BTW, it seems to me that you really aren't working with an equation, but rather, rewriting the expression involving sin(2x), sin(x), and cos(x) into an identically equal expression. But then again, I don't know what the exact wording of the problem is.

nickek

## 1. What is an equivalent equation involving trig functions?

An equivalent equation involving trig functions is an equation that has the same solution as the original equation, but is written in a different form using trigonometric functions such as sine, cosine, tangent, etc.

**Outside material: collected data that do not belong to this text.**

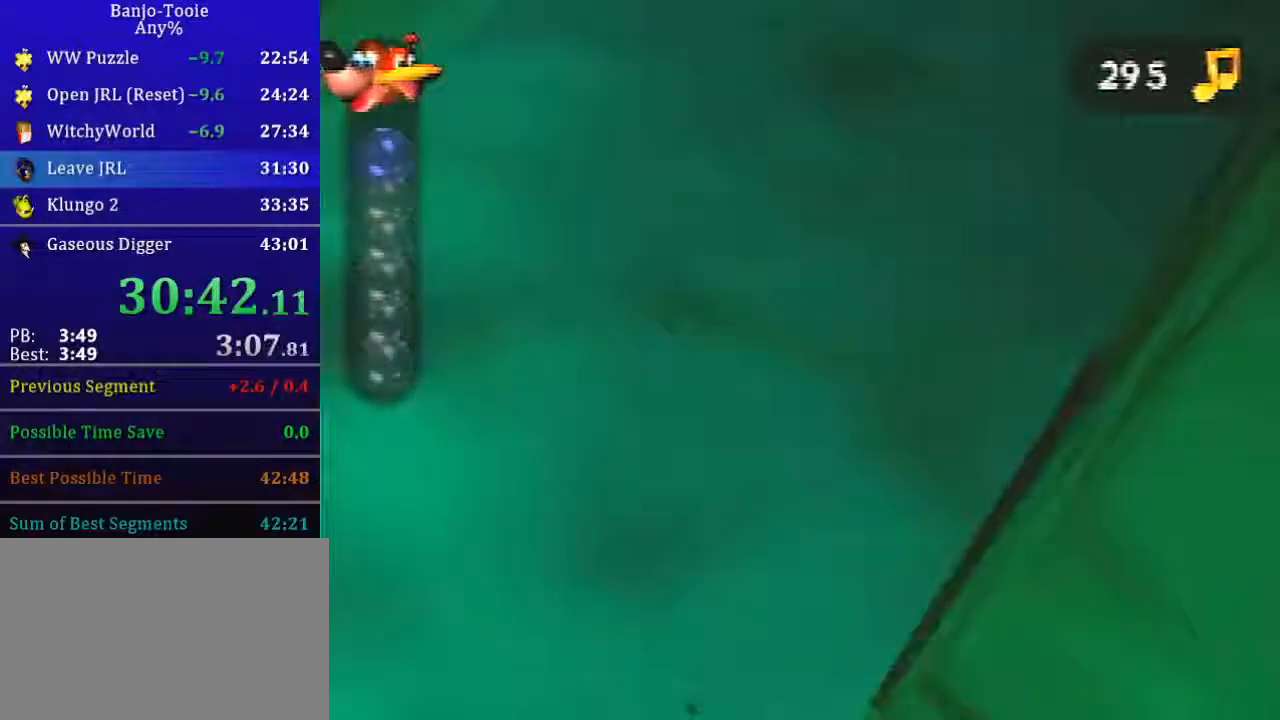
{"buttons": ["B", "R1"], "left_stick": "down", "button_events": []}
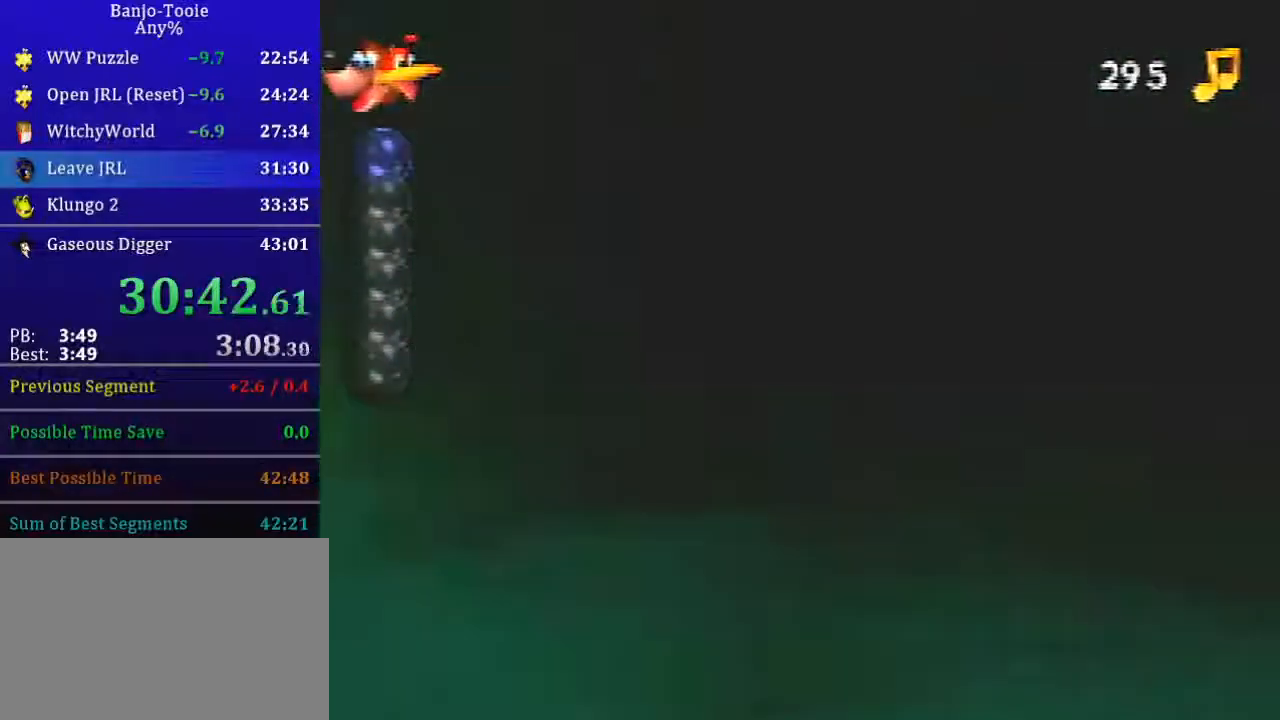
{"buttons": ["B"], "left_stick": "center", "button_events": [[467, "R1", "up"]]}
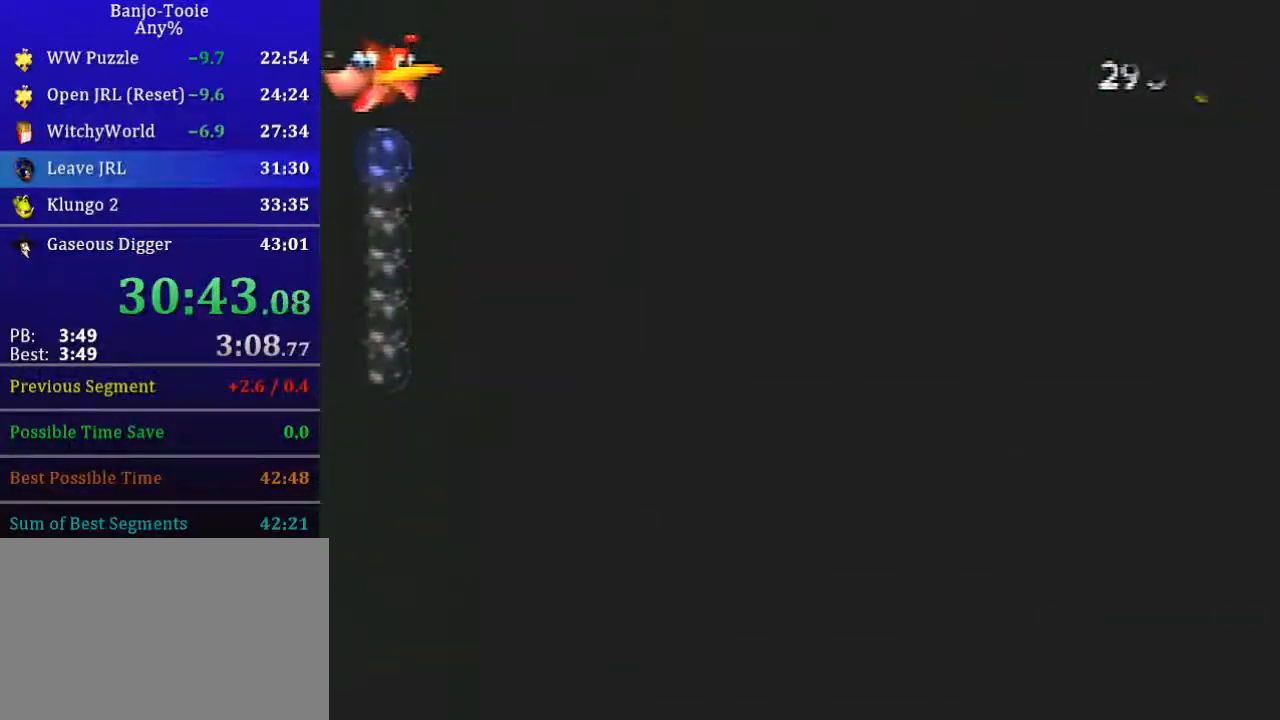
{"buttons": ["B"], "left_stick": "center", "button_events": []}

## 2. Why would I need to find an equivalent equation involving trig functions?

There are several reasons why you may need to find an equivalent equation involving trig functions. One common reason is to simplify a complex equation, making it easier to solve. Another reason is to make a connection between different trigonometric functions and their relationships, which can be useful in solving more complex problems.

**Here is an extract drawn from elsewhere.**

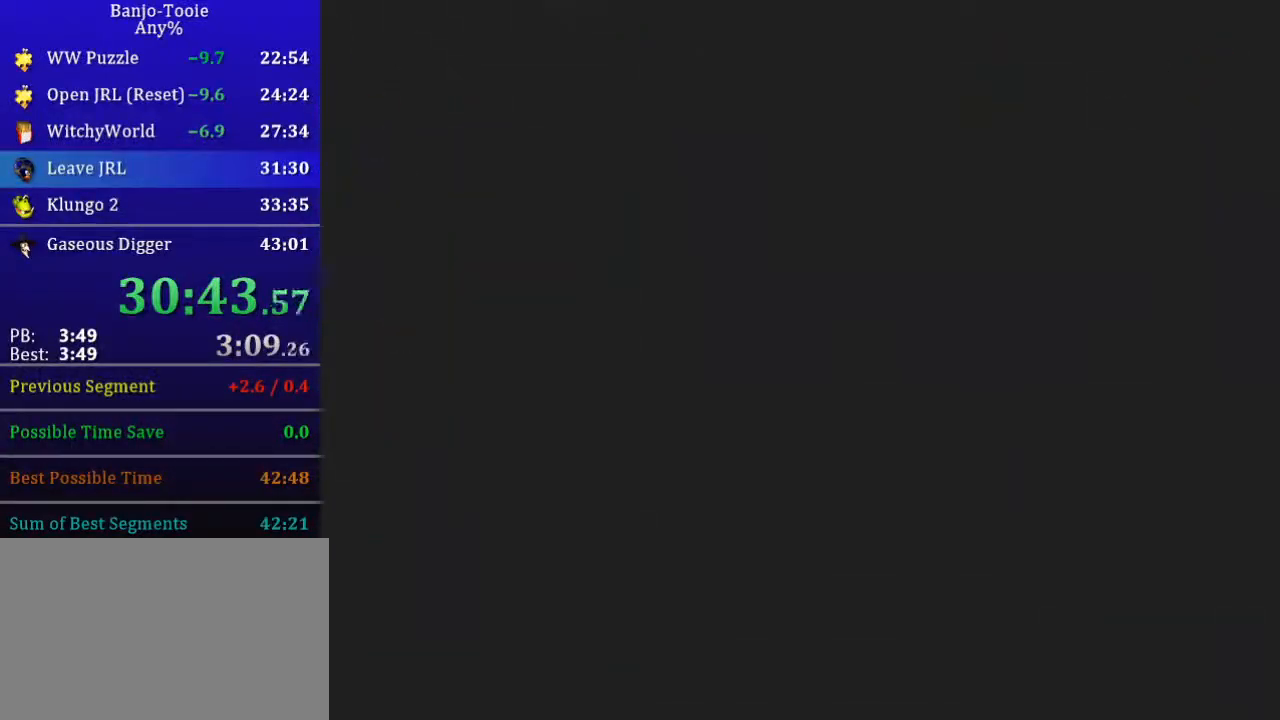
{"buttons": ["B"], "left_stick": "center", "button_events": []}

## 3. How do I find an equivalent equation involving trig functions?

To find an equivalent equation involving trig functions, you can use trigonometric identities, which are formulas that relate different trigonometric functions. You can also use algebraic manipulation techniques, such as factoring and expanding, to transform the equation into a different form.

## 4. Can I use any trigonometric function to create an equivalent equation?

Yes, you can use any trigonometric function to create an equivalent equation. However, it is important to keep in mind that some trigonometric functions may be more useful than others, depending on the specific problem you are trying to solve.

## 5. Are there any tips for finding an equivalent equation involving trig functions?

One helpful tip is to review and memorize common trigonometric identities, as they can be used to transform equations into equivalent forms. Another tip is to practice algebraic manipulation techniques, which can also be useful in transforming equations. Lastly, it is important to carefully consider the problem and choose the most appropriate trigonometric function to use in creating an equivalent equation.